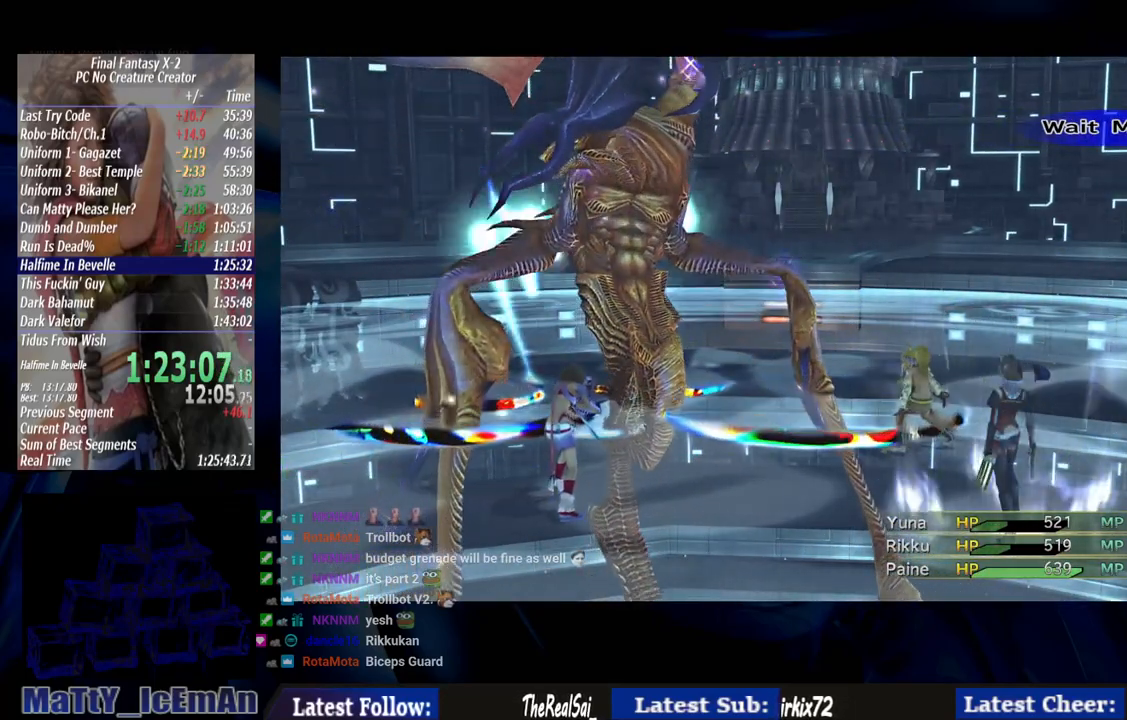
{"dt_ms": 500, "buttons": [], "left_stick": "center", "right_stick": "center", "events": []}
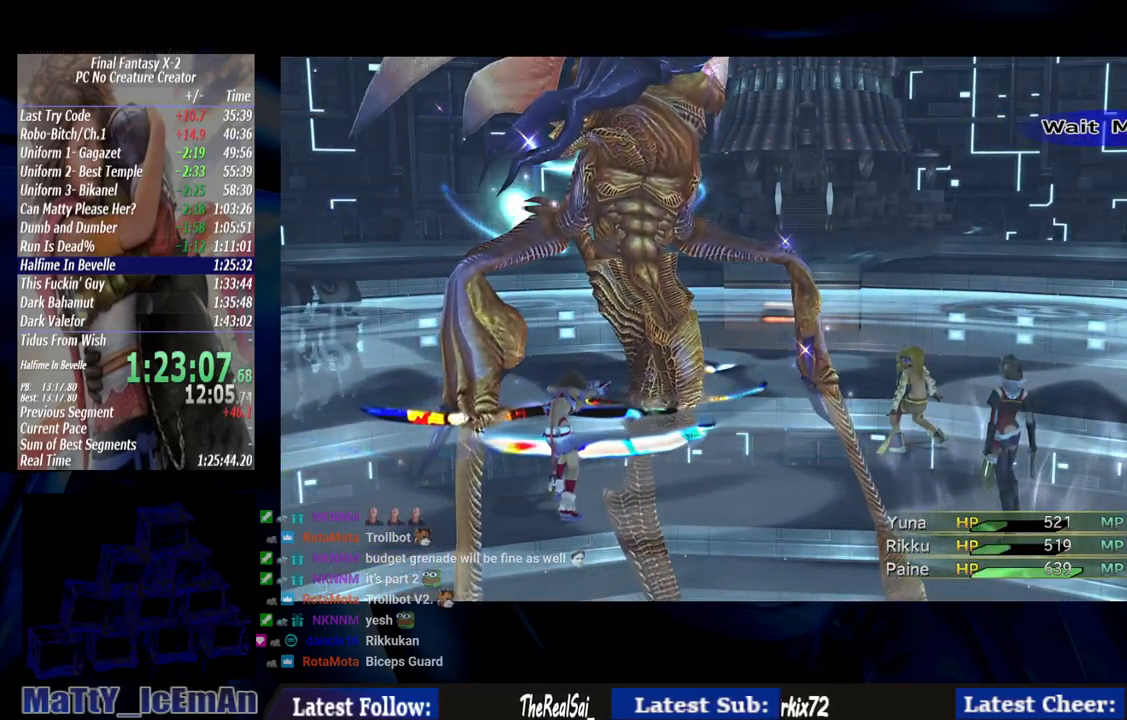
{"dt_ms": 500, "buttons": [], "left_stick": "center", "right_stick": "center", "events": []}
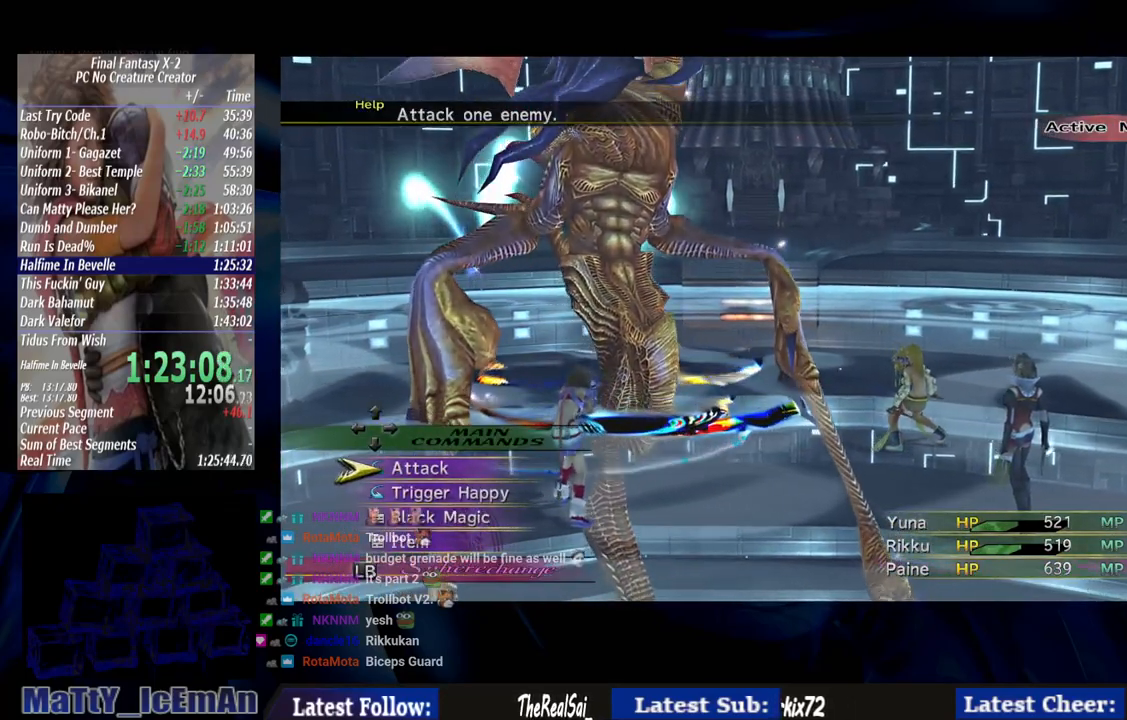
{"dt_ms": 500, "buttons": [], "left_stick": "center", "right_stick": "center", "events": [[33, "L1", "down"], [133, "L1", "up"]]}
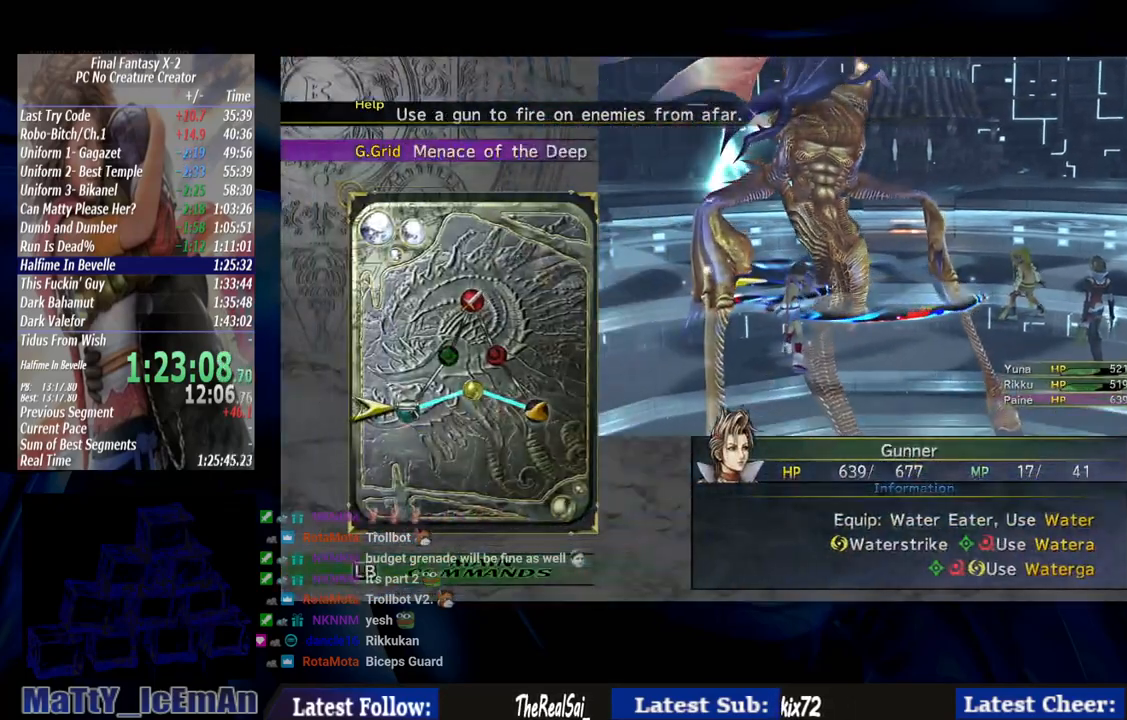
{"dt_ms": 500, "buttons": [], "left_stick": "center", "right_stick": "center", "events": [[33, "DPAD_UP", "down"], [133, "CROSS", "down"], [133, "DPAD_UP", "up"], [267, "CROSS", "up"]]}
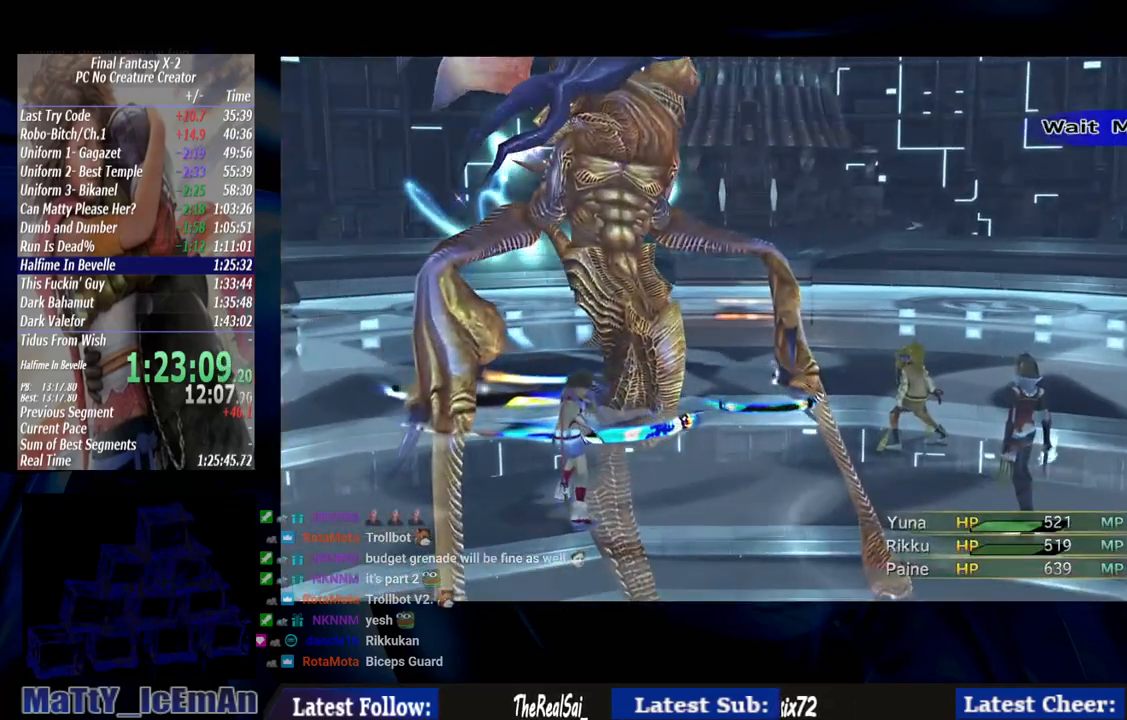
{"dt_ms": 500, "buttons": [], "left_stick": "center", "right_stick": "center", "events": []}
····················
## DIRECTIONS FOR THIS TASK
Print the records again exactly, pictures excluded.

## SOLVED PROBLEM
{"dt_ms": 500, "buttons": [], "left_stick": "center", "right_stick": "center", "events": []}
{"dt_ms": 500, "buttons": [], "left_stick": "center", "right_stick": "center", "events": []}
{"dt_ms": 500, "buttons": [], "left_stick": "center", "right_stick": "center", "events": [[33, "L1", "down"], [133, "L1", "up"]]}
{"dt_ms": 500, "buttons": [], "left_stick": "center", "right_stick": "center", "events": [[33, "DPAD_UP", "down"], [133, "CROSS", "down"], [133, "DPAD_UP", "up"], [267, "CROSS", "up"]]}
{"dt_ms": 500, "buttons": [], "left_stick": "center", "right_stick": "center", "events": []}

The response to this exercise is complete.